Friday, August 30, 2002
I WILL PAY YOU $5000 A WEEK TO WORK AT HOME
That's right, $5,000 a week. Sound to good to be true?
And all you have to do is clip personal ads out of the newspaper, put them in envelopes, and burn them in a metal garbage can. And you, too, can earn $5,000 a week.
How can I afford to pay anyone $5,000 a week? Simple! Using a new metastatized technique called "lying." Simply put, this "lying" allows me to get you to work, and alows you to believe that very soon, you will receive FIVE THOUSAND DOLLARS A WEEK for doing practically nothing!
Here's some testimonials:
"Before, I was unemployed and broke. Thanks to Liam McEneaney's fantastic 'lying' technique, I am sporadically employed and worth hundreds of thousands of dollars on paper. Thanks Liam!"

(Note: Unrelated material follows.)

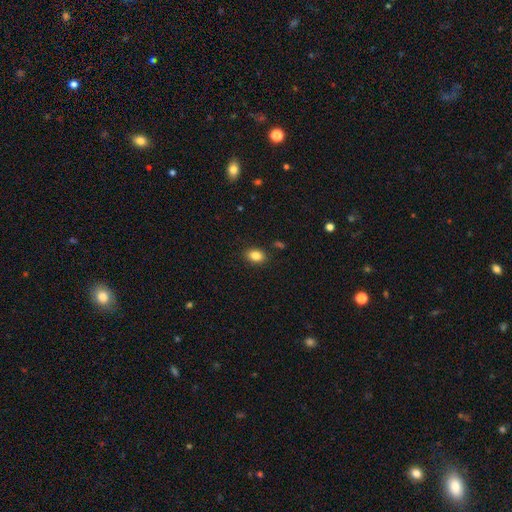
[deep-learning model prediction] This is clearly a smooth galaxy (84%). How rounded: likely in between (75%). Merging: clearly none (88%).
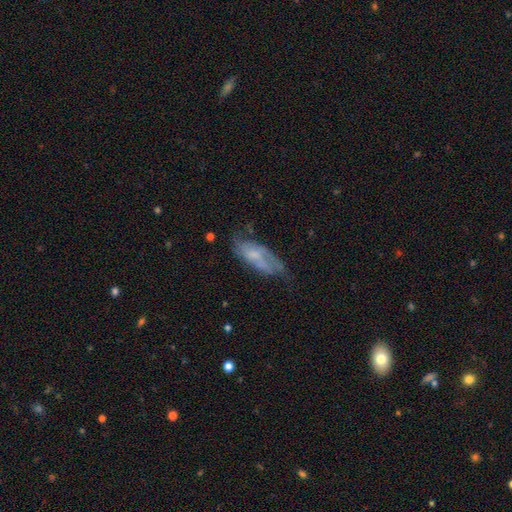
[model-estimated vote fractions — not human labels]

- Sheila R., Janesville, Wisconsin.
Sheila did it, and she's a morbidly obese housewife with a third-grade education. That's right, she can't read or write! You should find out where she lives and throw rocks at her house while taunting her!
Also, if you want to make TEN GRAND IN JUST ONE NIGHT you can kill my wife. She's, um, very sick anyway, so it's not like she's going to live much longer. It's one of those diseases where you seem very healthy and normal until you drop dead one day, you know? But seriously, I've met this woman in the secretarial pool, and um, that's not improtant. I'll be out of the house this Saturday "taking my kids to the movies," so if it'll be easy; she'll probably be at home on the couch, eating Haagen Dazs out of the container and masturbating to a Brad Pitt movie. Maybe she'll be on the phone with that hellion mother-in-law of mine, dissecting my flaws. Whatever, anyway, make TEN THOUSAND DOLLARS A WEEK. And if my friend Jerry was serious, you can have the opportunity to make FIFTEEN, MAYBE TWENTY GRAND MORE!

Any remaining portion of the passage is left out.